Friday, March 2, 2012

The Tale of Three Toilets

Yesterday left me feeling totally defeated in the potty training department. I would like to report that today was more triumphant, but that would be lying. So I'm here to report that today went exactly like yesterday, which means I smell like urine and so does more of my carpet.

Rather than focusing on something I cannot control (where my son puts his urine), I am focusing on something I can control - shopping (unless there is a good sale, then control is not realistic).   The desire to shop is a result of some major potty training equipment failures!

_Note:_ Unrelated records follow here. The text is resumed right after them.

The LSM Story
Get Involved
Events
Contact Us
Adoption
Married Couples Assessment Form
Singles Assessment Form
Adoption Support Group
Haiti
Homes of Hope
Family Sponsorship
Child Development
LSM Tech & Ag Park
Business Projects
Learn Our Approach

Our first potty, bought for child #1, was a practical purchase. No characters smiling at you and it didn't require batteries. However, that's where it's practicality ended. We soon discovered the splash gaurd was totally insufficient and every time my son peed, it was like a geyser shooting across the room.   It had to go!

Our second potty had a taller splash guard and an encouraging Elmo on it. A week after its Christmas debut (yes, my son asked Santa to bring him a potty) we had a throw up incident that changed Elmo's native language to French. Despite not being able to understand Elmo, it manages to do the job for child #1.

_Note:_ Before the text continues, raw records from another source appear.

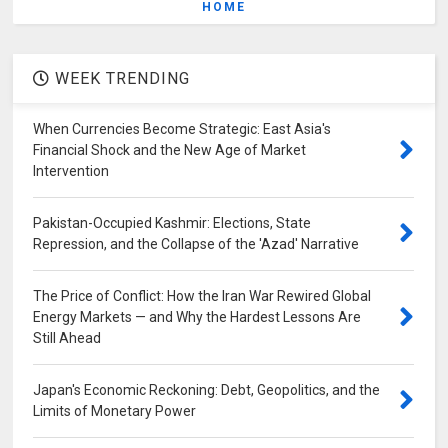
HOME
WEEK TRENDING
When Currencies Become Strategic: East Asia's
Financial Shock and the New Age of Market
Intervention
Pakistan-Occupied Kashmir: Elections, State
Repression, and the Collapse of the 'Azad' Narrative
The Price of Conflict: How the Iran War Rewired Global
Energy Markets — and Why the Hardest Lessons Are
Still Ahead
Japan's Economic Reckoning: Debt, Geopolitics, and the
Limits of Monetary Power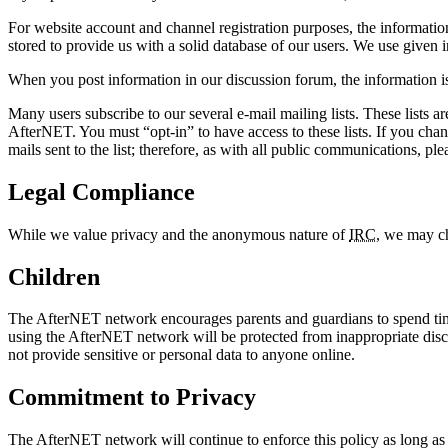
For website account and channel registration purposes, the information
stored to provide us with a solid database of our users. We use given i
When you post information in our discussion forum, the information is 
Many users subscribe to our several e-mail mailing lists. These lists a
AfterNET. You must “opt-in” to have access to these lists. If you cha
mails sent to the list; therefore, as with all public communications, pl
Legal Compliance
While we value privacy and the anonymous nature of
IRC
, we may ch
Children
The AfterNET network encourages parents and guardians to spend time 
using the AfterNET network will be protected from inappropriate discu
not provide sensitive or personal data to anyone online.
Commitment to Privacy
The AfterNET network will continue to enforce this policy as long as i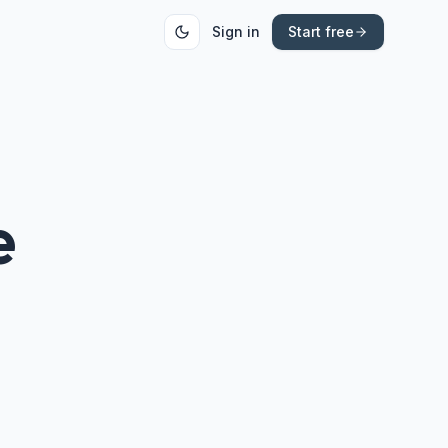
Sign in
Start free
e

Then came child #2. He was not impressed by French speaking Elmo, so a third potty was purchased and, sticking with tradition, Santa brought it as well. This one was a flashy Cars 2 potty with a gear shifter and revving engine sounds. It's flaw was discovered shortly after it arrived when there was a flood of urine flowing underneath it every time it was used. Nothing like pee soaked floorboards to make a house smell spring fresh.

Even though my standards of what is sanitary have drastically changed recently, another new potty is a life or death situation and if it wasn't 7:30 pm, I would be on my way to Walmart.

My advice is skip the training potty altogether and go straight for the liqueur cabinet. A little tequila might help sterilize the situation, limes smell better than ammonia and after a few gulps from a cactus glass this might actually be tolerable.